--- START ---

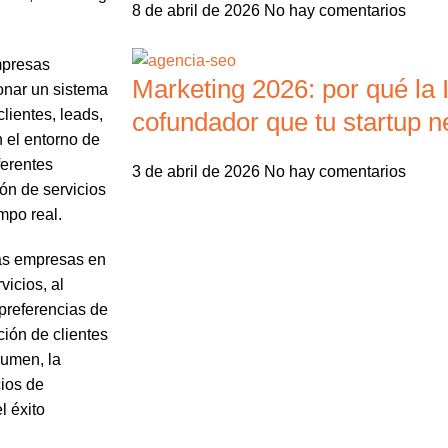
8 de abril de 2026
No hay comentarios
mpresas
Marketing 2026: por qué la I
ionar un sistema
lientes, leads,
cofundador que tu startup n
 el entorno de
ferentes
3 de abril de 2026
No hay comentarios
ión de servicios
mpo real.
las empresas en
vicios, al
preferencias de
ción de clientes
sumen, la
cios de
l éxito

--- END ---

*Work item*: Reproduce everything above exactly, images excluded.

*Expected answer*:
8 de abril de 2026
No hay comentarios
mpresas
Marketing 2026: por qué la I
ionar un sistema
lientes, leads,
cofundador que tu startup n
 el entorno de
ferentes
3 de abril de 2026
No hay comentarios
ión de servicios
mpo real.
las empresas en
vicios, al
preferencias de
ción de clientes
sumen, la
cios de
l éxito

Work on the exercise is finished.